Il primo punto da capire è che nulla è scontato, neanche il corso di karate. Il corso non è una prestazione acquisita tramite il pagamento di una quota, così come il Maestro non è un prodotto acquistato tramite abbonamento annuale e quindi tenuto ad accettare l’allievo, promuoverlo agli esami e farlo vincere alle gare.
Difficile spiegare il significato di rispetto se un allievo ha la convinzione che il dojo, il maestro e i compagni di allenamento siano lì a sua disposizione, a proprio uso e consumo. Un allievo deve capire l’importanza del luogo di allenamento, quasi un luogo sacro, perché ogni luogo che ti mette in condizione di imparare cose nuove è sacro, solo dopo aver capito questo verrà spontaneo rispettare e salutare il dojo.
Un allievo che arriva tardi a una lezione dovrà aspettare in posizione seiza (in ginocchio) che il maestro gli dia il permesso di prendere parte alla lezione assieme agli altri. Questo piccolo rituale non è una punizione, ma un metodo per far capire che allenarsi non è scontato, ma va meritato, va conquistato.
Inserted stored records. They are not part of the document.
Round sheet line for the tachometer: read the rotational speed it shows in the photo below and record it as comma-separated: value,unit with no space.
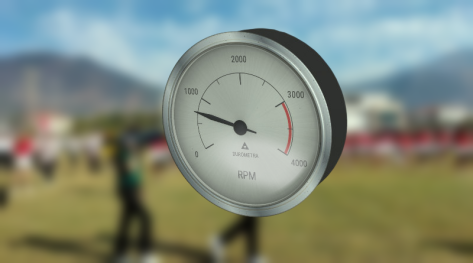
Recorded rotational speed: 750,rpm
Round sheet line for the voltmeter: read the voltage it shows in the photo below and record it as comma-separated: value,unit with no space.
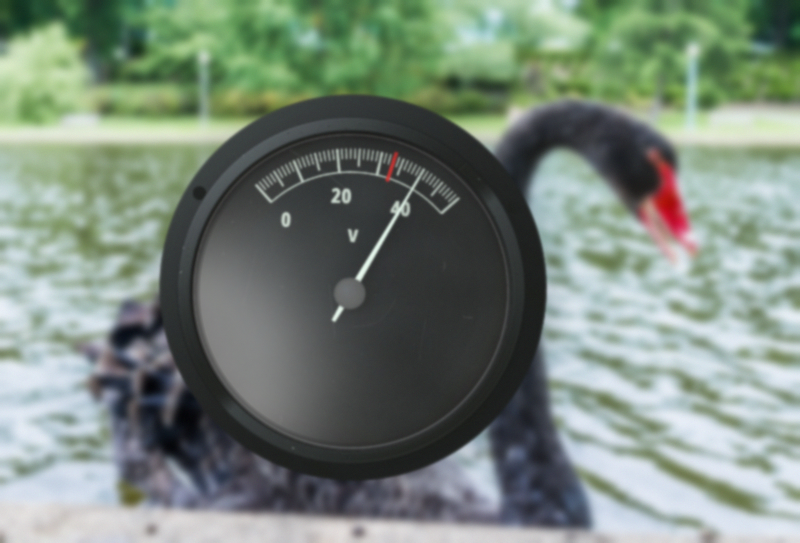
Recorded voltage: 40,V
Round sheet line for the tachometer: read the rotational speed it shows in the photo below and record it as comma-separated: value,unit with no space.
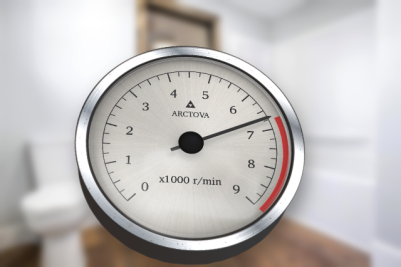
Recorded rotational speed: 6750,rpm
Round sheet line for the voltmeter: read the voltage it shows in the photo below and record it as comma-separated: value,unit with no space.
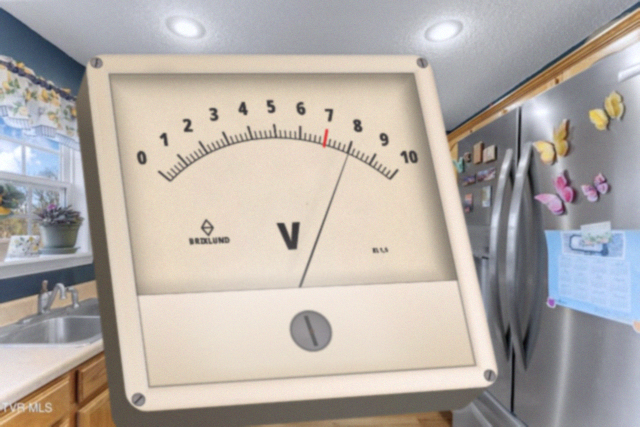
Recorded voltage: 8,V
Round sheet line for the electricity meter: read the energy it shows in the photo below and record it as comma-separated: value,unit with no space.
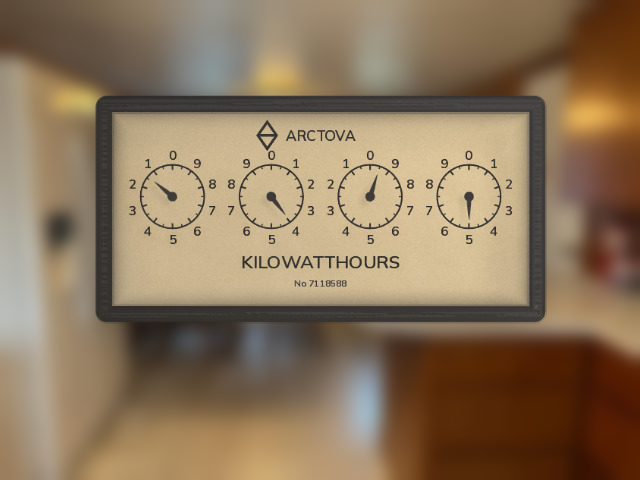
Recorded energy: 1395,kWh
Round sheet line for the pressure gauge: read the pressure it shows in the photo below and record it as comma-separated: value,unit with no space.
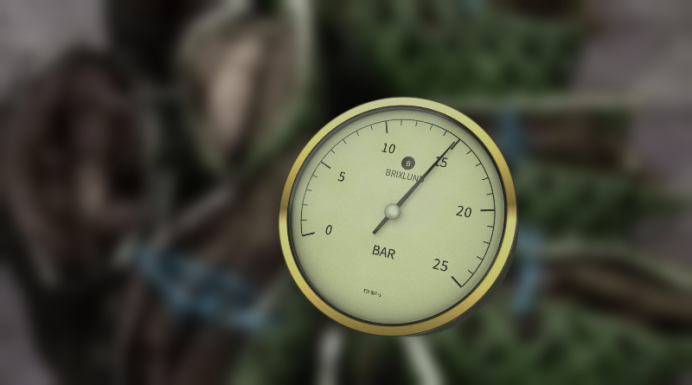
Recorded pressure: 15,bar
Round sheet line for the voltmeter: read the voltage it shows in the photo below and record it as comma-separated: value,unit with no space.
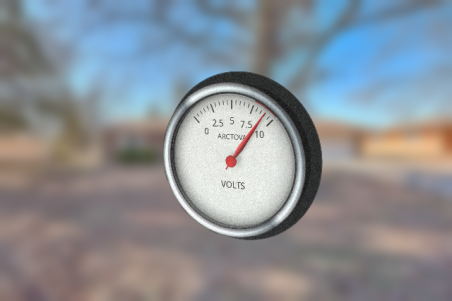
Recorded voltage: 9,V
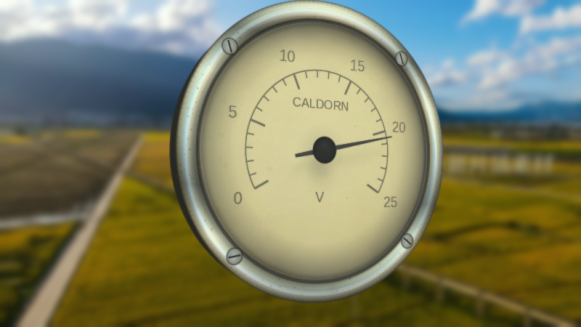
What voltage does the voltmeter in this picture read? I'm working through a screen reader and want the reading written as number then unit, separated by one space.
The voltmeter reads 20.5 V
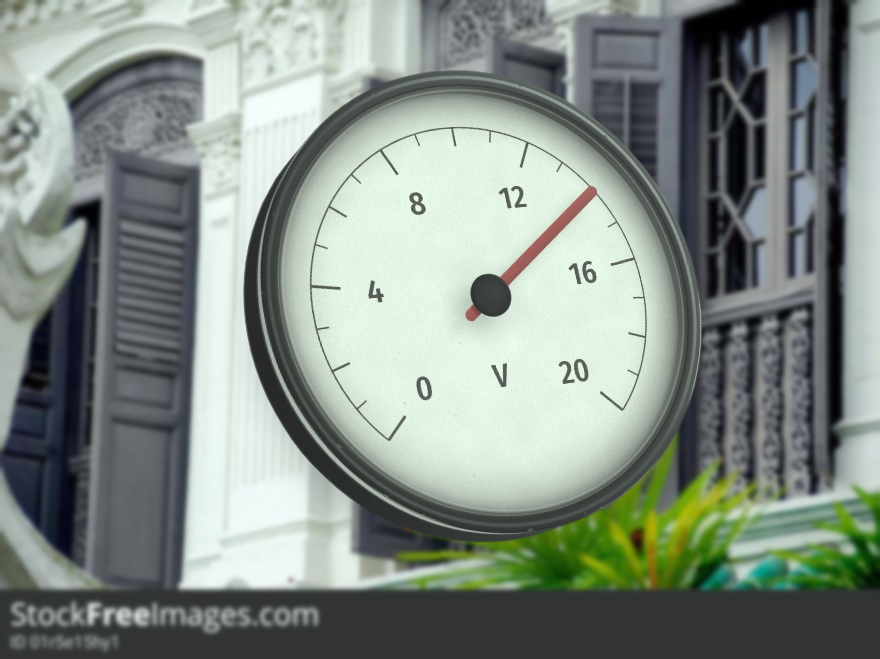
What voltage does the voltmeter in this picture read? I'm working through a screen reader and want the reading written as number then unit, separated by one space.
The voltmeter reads 14 V
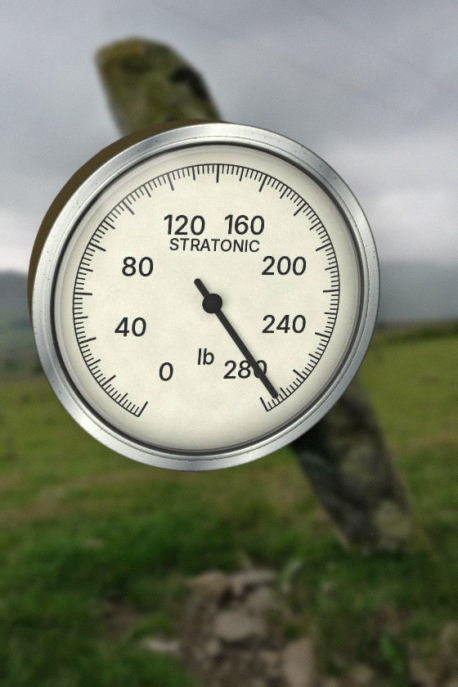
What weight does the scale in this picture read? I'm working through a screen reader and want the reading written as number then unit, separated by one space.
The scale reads 274 lb
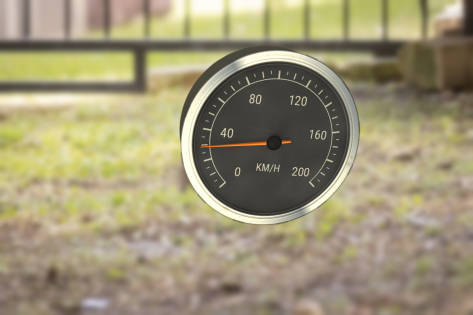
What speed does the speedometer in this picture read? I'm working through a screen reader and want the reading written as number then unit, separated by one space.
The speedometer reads 30 km/h
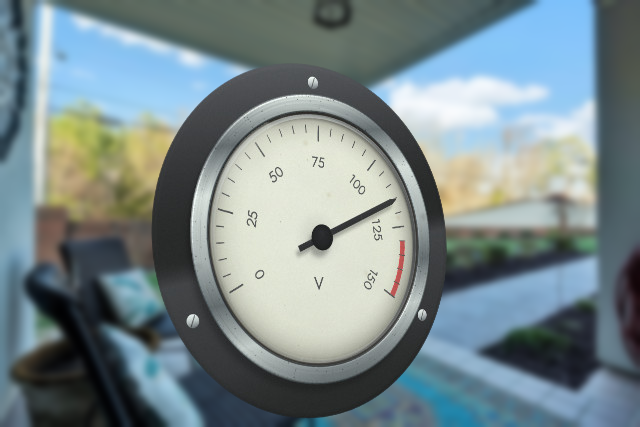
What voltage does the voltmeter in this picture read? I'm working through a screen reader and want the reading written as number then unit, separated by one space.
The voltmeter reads 115 V
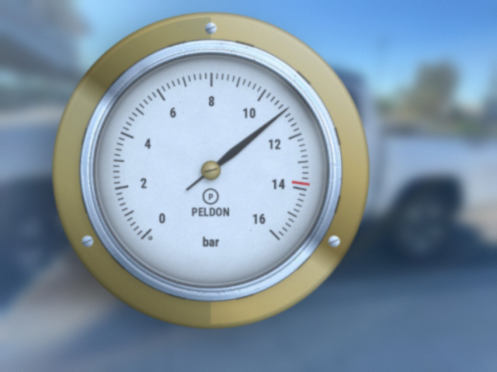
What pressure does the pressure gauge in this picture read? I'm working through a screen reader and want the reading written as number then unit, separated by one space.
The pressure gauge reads 11 bar
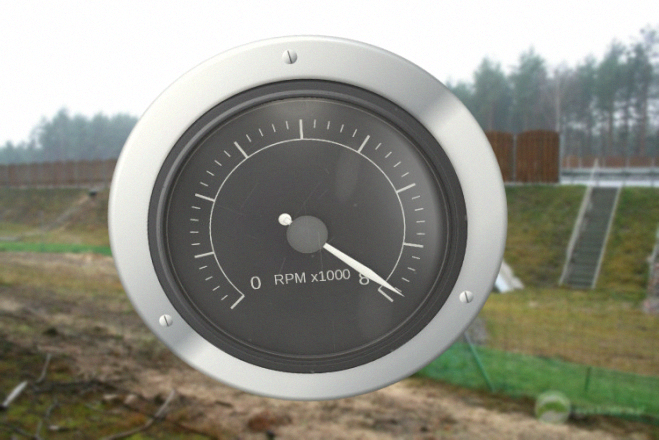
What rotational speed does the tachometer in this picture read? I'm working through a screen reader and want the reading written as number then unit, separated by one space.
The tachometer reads 7800 rpm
Il dover conquistare qualsiasi cosa, anche il poter prendere parte alla lezione, conferisce grande valore all’allenamento stesso ed è quindi naturale provare un senso di rispetto.
Il maestro o l’insegnante a scuola vanno rispettati non perché sono maestri o perché sono “più grandi”. Ogni persona che si trova davanti a noi e che sia disposta a insegnarci qualsiasi disciplina, materia, argomento è un tesoro inestimabile, è questo che conferisce importanza al maestro ed è questo che un allievo deve imparare ad apprezzare, non il semplice dato di fatto che uno sia il maestro e lui l’allievo. Ogni bambino in modo istintivo impara a trattare i propri tesori con gentilezza e rispetto, a custodirli con cura, proprio perché i tesori vanno conquistati con fatica.
Il Maestro non è un prodotto acquistato tramite abbonamento annuale.
Anche in quest’ultimo caso non servirà insegnare all’allievo che il maestro deve essere rispettato e neanche che deve essere ascoltato in silenzio, senza chiacchierare. Tutto ciò che non è scontato, che non è dovuto, che esiste – e possiamo farlo solo perché ce lo siamo conquistato e meritato – fa nascere in noi in modo spontaneo il sentimento del rispetto. Non è un concetto che va spiegato.
Applicare il rispetto in modo meccanico e impassibile è come mangiarsi una torta, perché va mangiata, senza sentirne neanche il sapore. In realtà il rispetto ha un sapore che ci deve conquistare, che ci riempie e ci fa innamorare di quello che facciamo. Questo è il punto, il rispetto è solo il lieto fine di una lunga storia che dobbiamo essere bravi nel saperla raccontare.